Malagò: "Il Cio ci darebbe 980 milioni di euro per le Olimpiadi del 2026: stiamo perdendo questa possibilità"

ROMA - "Il Cio ci darebbe 980 milioni di euro per le Olimpiadi del 2026: stiamo perdendo questa possibilità" ha dichiarato il presidente del Coni, Giovanni Malagò, parlando della candidatura olimpica italiana per i Giochi Olimpici invernali del 2026 ai microfoni della trasmissione 'Circo Massimo' su Radio Capital.

"Il governo aveva proposto l’unico modo per far partire la candidatura, chiedendoci di valutare un progetto che unisse le tre città coinvolte (Cortina, Milano e Torino) e costasse meno. Abbiamo provato a far restare tutti uniti e compatti, anche io avevo chiesto di non litigare adesso ricordando a tutti che non stiamo ottenendo le Olimpiadi, ma ci stiamo candidando per concorrere in una gara per un evento che avverrà tra otto anni, non subito. Con la possibilità anche di dare un lavoro ai nostri ragazzi. Tutta questa situazione è difficile da comprendere. Con la Appendino abbiamo parlato nuovamente, i nostri rapporti sono più che buoni, auspicavo un ripensamento ma in questo momento la vedo complicata. Ieri l’ho invitata nuovamente a Roma per un confronto, ma lei resta sulle sue posizioni. Perché è successo tutto questo? Non è giusto che io risponda per il sindaco di Torino, chiedetelo a lei. I cinque stelle hanno problemi con i cinque cerchi? Non do giudizi politici, ma così sembra. Se finalmente partiamo, possiamo vincere. Oggi siamo a Bologna per una Giunta esecutiva, poi andremo a Rimini per le finali del Trofeo Coni. In Giunta parleremo di questa nuova ipotesi Lombardia-Veneto per il 2026: è tutto molto caldo, tutto avvenuto da poco. Se il Coni sostiene questa nuova ipotesi? È nei suoi fini, nella mission istituzionale del Comitato c’è la promozione di un simile evento. Se non lo facciamo noi, chi lo fa? Ieri abbiamo avuto una riunione tecnica a Losanna: sono andati i rappresentanti di Milano e Cortina, vediamo gli sviluppi della situazione e come procede la costruzione di questo nuovo dossier. Non so se questo metta a rischio la candidatura, ma sicuramente complica tutto. Eravamo a pochi millimetri dal traguardo, ora è più complesso. Certo negli Stati Uniti il presidente Trump non ha dato garanzie per l’Olimpiade di LA, perché lì per esempio il governo è sostituito dai singoli Stati con il coinvolgimento di alcuni enti locali. Anche nel Canada è la stessa cosa, ma da noi questo non è mai accaduto e onestamente è uno scoglio in più. C’è tempo fino a gennaio, quando il governo avrebbe dovuto dare le garanzie. Se il Coni può fare la sua parte? Non abbiamo né la forza né il poter di sostituirci al governo, quindi lo devono fare gli enti locali e i privati. Non posso impegnarmi in cose che non dipendono da me".

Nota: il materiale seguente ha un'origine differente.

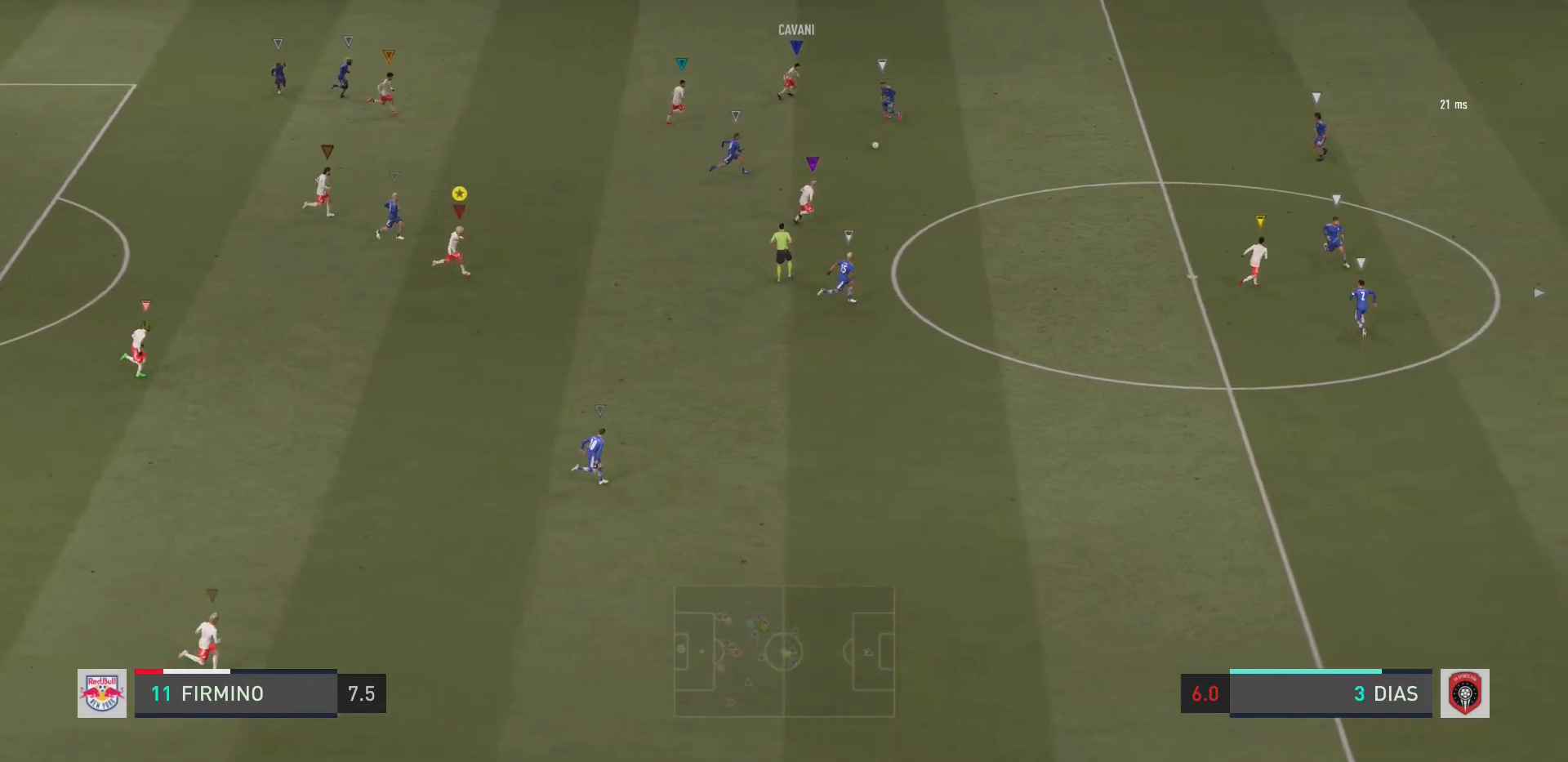
{"buttons": ["R2"], "left_stick": "down-right", "right_stick": "center", "events": []}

Olimpiadi invernali 2026, Sala: "Milano conferma la sua disponibilità solo per le gare"

MILANO - "Con rammarico constato che nella scelta della candidatura per i Giochi Olimpici e Paralimpici 2026 le ragioni della politica stanno prevalendo su quelle sportive e territoriali" ha dichiarato il sindaco di Milano, Giuseppe Sala, in una lettera inviata al presidente del Coni, Giovanni Malagò, dopo l'indicazione di una candidatura unitaria di Cortina, Milano e Torino senza una città capofila in vista della decisione finale della giunta e del consiglio nazionale del Coni sui Giochi invernali del 2026.

"Per spirito di servizio al Paese, Milano conferma la sua disponibilità, ove richiesto, solo come venue di gare o eventi in quanto, stante le attuali condizioni, non ritiene praticabile una sua partecipazione alla governance del 2026. Qualora la nostra posizione non sia ritenuta accettabile accoglieremo di buon grado la decisione del Coni e, certamente, faremo il tifo per la candidatura italiana selezionata".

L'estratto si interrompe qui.